As part of a visit to the Millennium Village of Sauri, Kenya to assess the status of the local health system, our group’s first stop was the Marenyo Health Centre where we were greeted by the clinic director, staff members from the Kenyan Ministry of Health, and Community Health Workers (CHWs).
At this particular clinic, a senior CHW oversees about eight CHWs. The CHWs are responsible for approximately 100 households and spend their days out in the community creating a vital link between village residents and the health clinic. They represent the backbone of health care delivery in the Millennium Villages Project (1millionhealthworkers.org).
After a tour of the facility’s delivery room, washroom facilities, drug storage room, dispensary, and laboratory, we met with the CHWs. They brought in their “Community Health Unit Information System” — a large chalkboard covered with statistics showing the work done by the CHWs in the district.
The CHUIS chalkboard helps CHWs track key health indicators, focusing on the most vulnerable groups (the top priority for the CHWs) — pregnant women, newborns, and children under five years old. The board highlights problems that must be addressed, such as:
- the number of children who are moderately or severely malnourished, not dewormed, or not fully immunized;
- the number of deliveries by unskilled birth attendants (a problem that is slowly being addressed as a culture of institutional deliveries starts to take root); and
- the number of pregnant mothers not attending at least four antenatal clinic visits, which is the target throughout the village.

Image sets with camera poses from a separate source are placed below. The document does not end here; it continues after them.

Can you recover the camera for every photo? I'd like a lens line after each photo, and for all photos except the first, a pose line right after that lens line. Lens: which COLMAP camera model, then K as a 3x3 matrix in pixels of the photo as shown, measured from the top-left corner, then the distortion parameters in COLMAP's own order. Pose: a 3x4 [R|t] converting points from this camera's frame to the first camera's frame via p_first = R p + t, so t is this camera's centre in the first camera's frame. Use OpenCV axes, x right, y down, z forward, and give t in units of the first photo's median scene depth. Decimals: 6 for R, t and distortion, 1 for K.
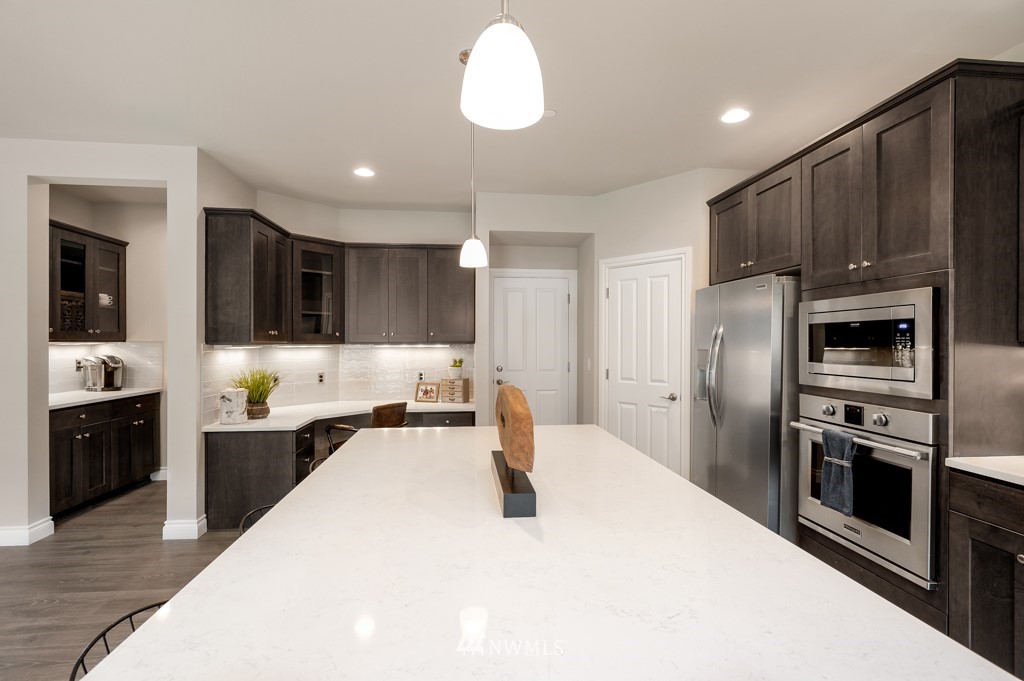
lens RADIAL K [[478.7, 0, 510.5], [0, 478.7, 345.7], [0, 0, 1]] dist [-0.005121, 0.001803]
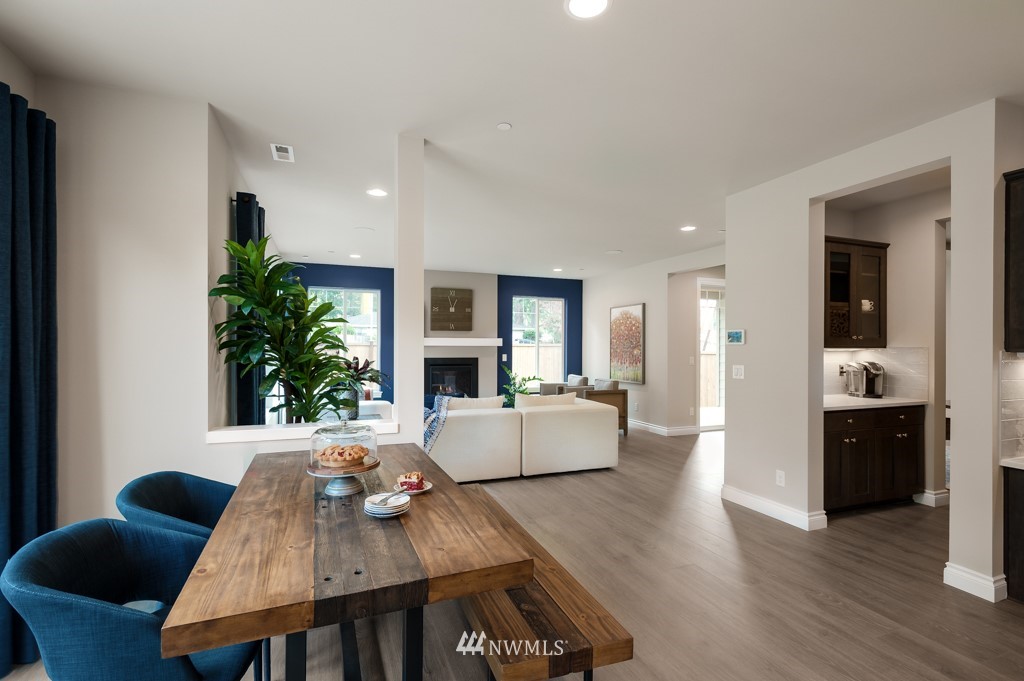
lens RADIAL K [[478.7, 0, 514.4], [0, 478.7, 344.8], [0, 0, 1]] dist [-0.005121, 0.001803]
pose [[0.263511, -0.004174, -0.964647, -0.094883], [-0.010397, 0.999920, -0.007167, 0.000074], [0.964600, 0.011918, 0.263446, 0.035115]]
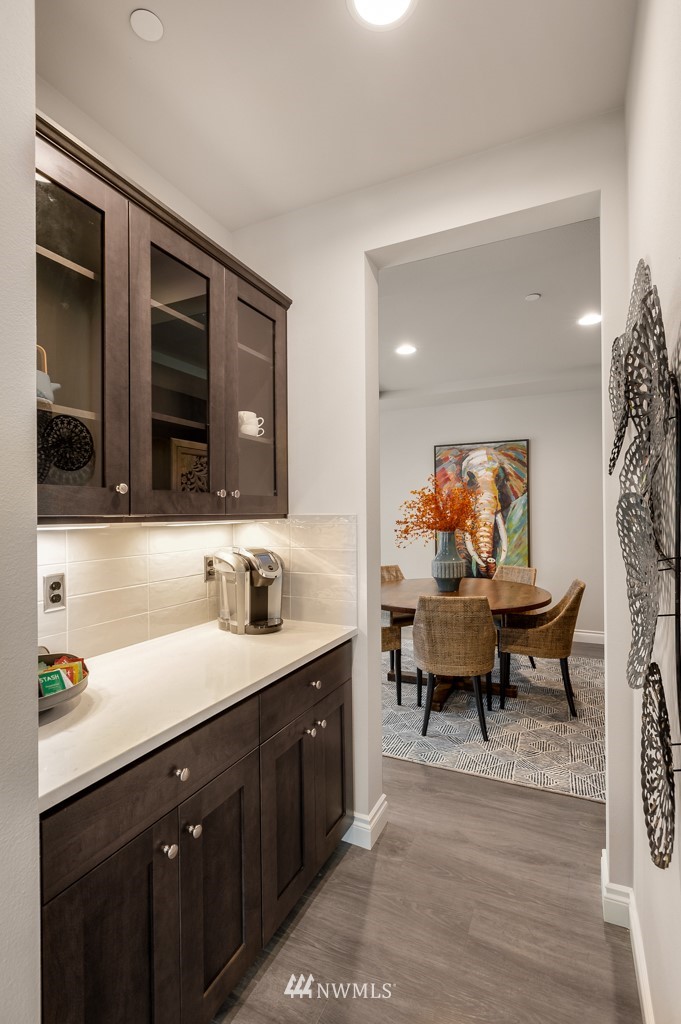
lens RADIAL K [[478.7, 0, 341.3], [0, 478.7, 516.1], [0, 0, 1]] dist [-0.005121, 0.001803]
pose [[0.852260, -0.009771, -0.523027, -0.622494], [0.007172, 0.999950, -0.006995, -0.008000], [0.523069, 0.002211, 0.852288, 0.758314]]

The CHUIS also focuses on positive indicators, such as the number of fever and diarrhea cases managed. The chalkboard records the numbers for each month, allowing the clinic staff to detect any patterns or seasonal variations and to better address any issues.
While the chalkboard may seem low tech, it is in reality powered by a high-tech backbone. The senior CHW whipped out his smartphone to give us a demonstration of CommCare, the electronic health (eHealth) system used by the Millennium Villages. CHWs head out on their daily routes with a smartphone in hand, which has the CommCare application installed. Arriving at a household, the CHW uses the simple, clear interface to run through a list of questions and collect data on the health of family members. In the case of a health issue, such as a fever caused by malaria, the CHW can use CommCare to record the encounter, receive confirmation on anti-malarial medication dosage, and alert the primary health care system of the fever for follow-up.
With CommCare providing an instant connection between CHWs and more senior medical staff at a health clinic, CHWs are able to bring the primary health system to a patient’s doorstep, ensuring that the whole community is part of the health network — surmounting a huge challenge for often-remote villages.
Later that day, we were able to see the CHWs in action. We were privileged to be able to visit two households in the Gongo area to see how outreach by the CHWs is improving the health of some of the youngest Millennium Villagers.
One of the key interventions in the area is the provision of micronutrients for children under two years old. We met with mothers who explained how the CHW brings them sachets of micronutrient powder, and how they give their babies one dose of the vitamin and mineral-rich powder a day. The mothers told us that they normally mix the powder with porridge because it mixed together the best out of all the foods they had tried. They told us that they noticed a marked improvement in their babies’ health, energy, and appetites after about a month. The only problem they were having was that they wanted more sachets of powder for the slightly older children!
The CHWs joined us on the visit, and the mothers told us how their CHW was integral to the process. While in some trials parents have had problems properly mixing in the powder, in Sauri CHWs deliver the micronutrient sachets in person from the beginning to explain how the powder worked and why it was a worthwhile investment of time and energy for the health of their children. CHWs also collect the used packaging, which ensures that the powder is really getting used.